An architectural reconsideration of allowing multiple sub-apps under one prefix (or moving auth to a parent app that owns the routing). Not urgent now that the guard exists, but the composition smell remains.

Deliberately not changed: the per-user budget (it was doing its job — the amplification was the bug), the admin bypass (admins must repair things during incidents), and the 8-sub-app architecture (the idempotency guard makes the composition safe; restructuring is a larger refactor for later).

Lessons

UAT as a non-admin, not just smoke. Smoke already covers the non-admin code path — that’s not the gap. The gap is that hands-on, browser-in-front-of-me UAT defaults to the admin account because admin has fewer gates. Admin accounts skip rate limits, trial gates, billing checks, audit side-channels — every shortcut you give admins during dev is a class of bug you can ship without noticing interactively.
Aggregate metrics are not optional for any real launch. Per-request logs are diagnosis; percentile charts are detection. We caught this by luck. The next bug of this class will not be lucky.
Hono sub-app composition is a footgun. Mounting N sub-apps at the same prefix silently fans out middleware N times. “One sub-app per area” needs to come with a “what runs N times per request” audit.
Asymmetric performance between two users on the same code path is the loudest signal you have.

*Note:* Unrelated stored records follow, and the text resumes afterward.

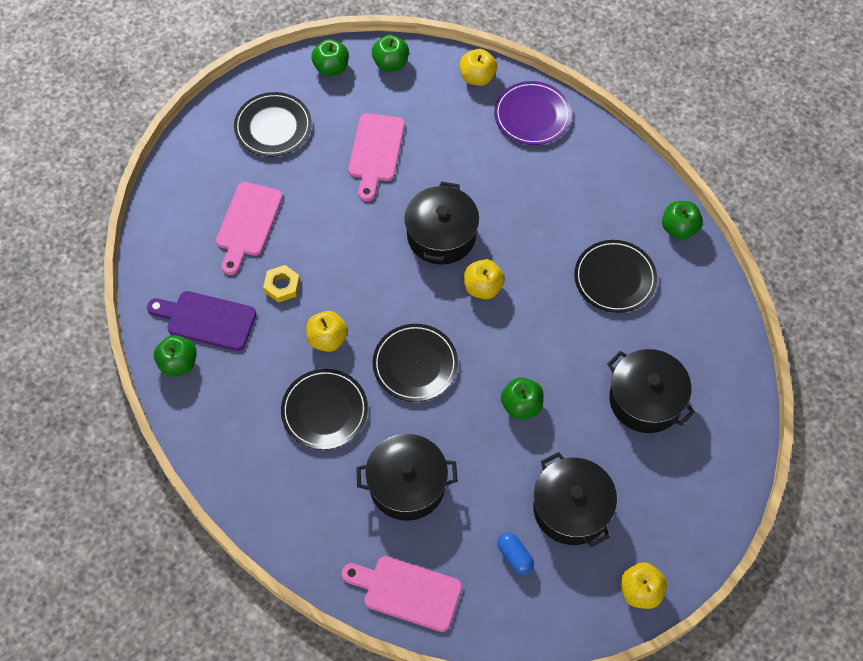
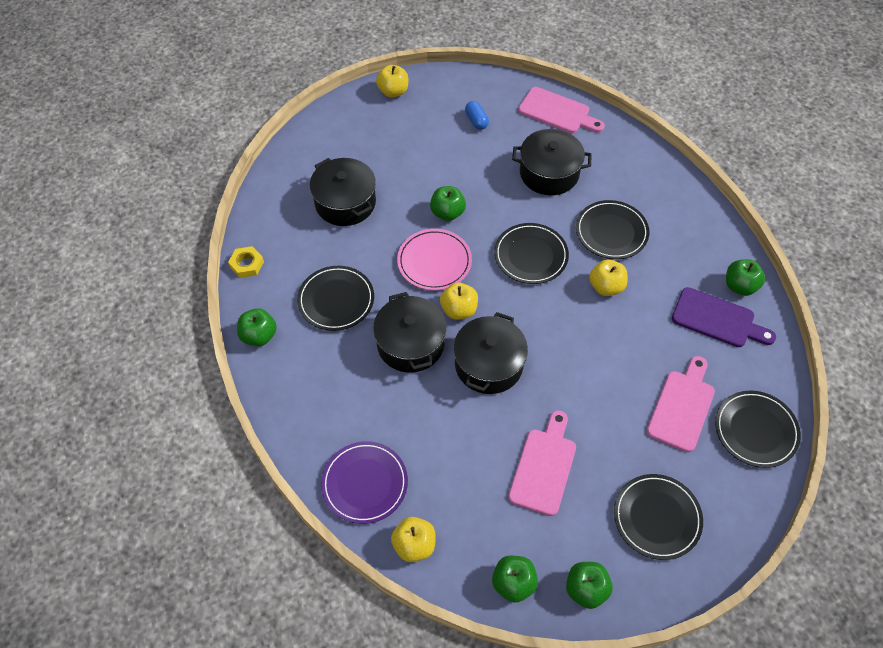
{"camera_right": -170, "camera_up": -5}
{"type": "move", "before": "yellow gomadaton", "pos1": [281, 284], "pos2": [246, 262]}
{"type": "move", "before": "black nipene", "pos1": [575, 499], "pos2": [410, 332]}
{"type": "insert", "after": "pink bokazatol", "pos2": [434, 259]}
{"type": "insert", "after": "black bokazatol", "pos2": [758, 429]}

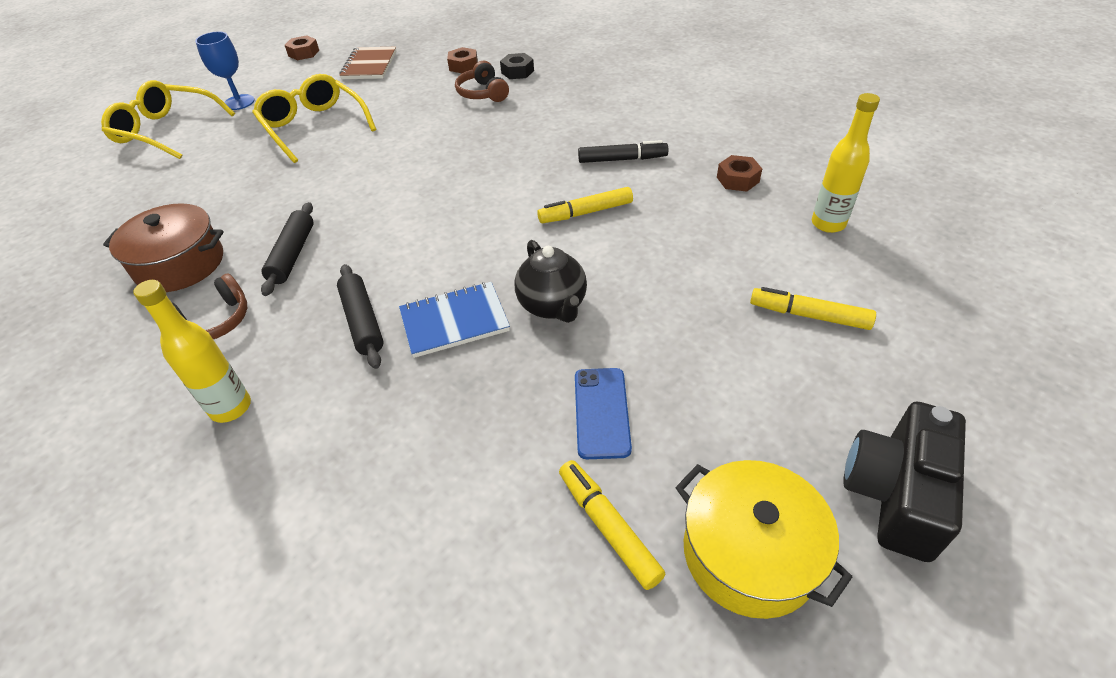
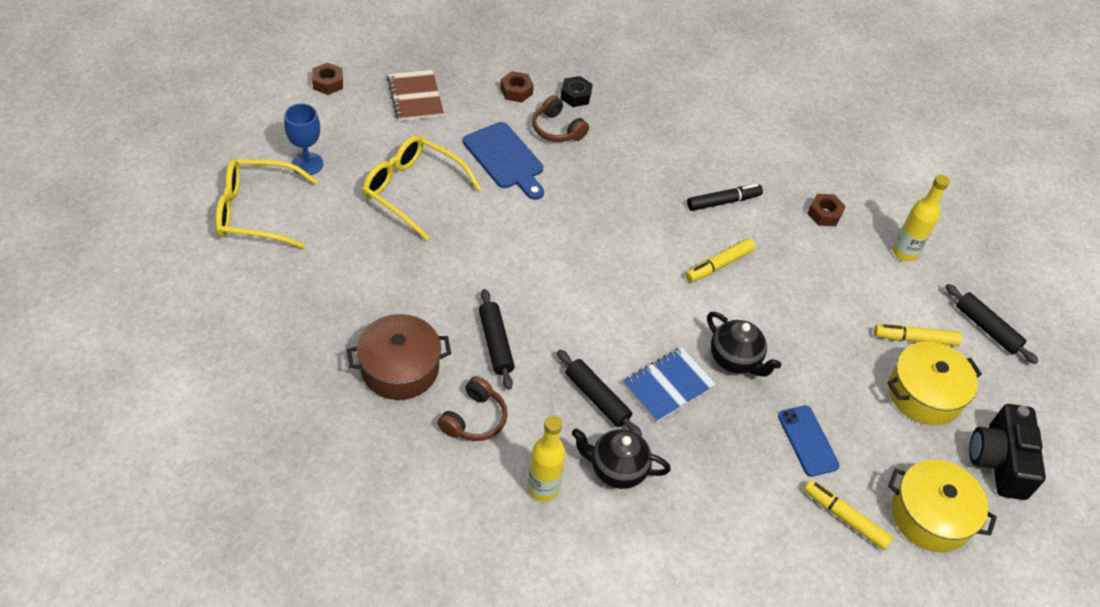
{"camera_right": -25, "camera_up": 5}
{"type": "insert", "after": "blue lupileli", "pos2": [503, 161]}
{"type": "insert", "after": "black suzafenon", "pos2": [991, 324]}
{"type": "insert", "after": "yellow nipene", "pos2": [934, 383]}
{"type": "insert", "after": "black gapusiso", "pos2": [621, 459]}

If feature X is 350 ms for user A and 6 s for user B, the difference is almost always a per-user toggle (admin, plan tier, feature flag, trust level). Pursue that asymmetry hard — it is faster than any general profiling.
Diagnostic instrumentation pays for itself. The request-timing middleware took ~15 minutes to write and immediately revealed the gap. Keep cheap instrumentation in; convert to metrics later; don’t optimise it out before the bug class is closed.
A small diff after a long investigation is the right outcome. When the fix is one line per middleware after hours of digging, the time was spent on understanding, not coding. Resist bundling a “cleanup” refactor with the bug fix — keep the fix minimal so the post-mortem can point at the actual change.

Detection delay

Phase	Approximate duration
Bug introduced (8th sub-app mounted)	~3 months ago
Bug latent (admin-only testing masked it)	~3 months
Pre-launch review noticed slow non-admin dashboard	0 days (would have been launch-day if we hadn’t looked)
Investigation (streamTimeout → instrumentation → root cause)	a few hours
Fix	~10 minutes
Verification	~1 dashboard reload

Three months of latency. A few hours of detection. Ten minutes of fix. The asymmetry is the whole story: the cost was not in the fix; it was in the time the bug had to exist undetected.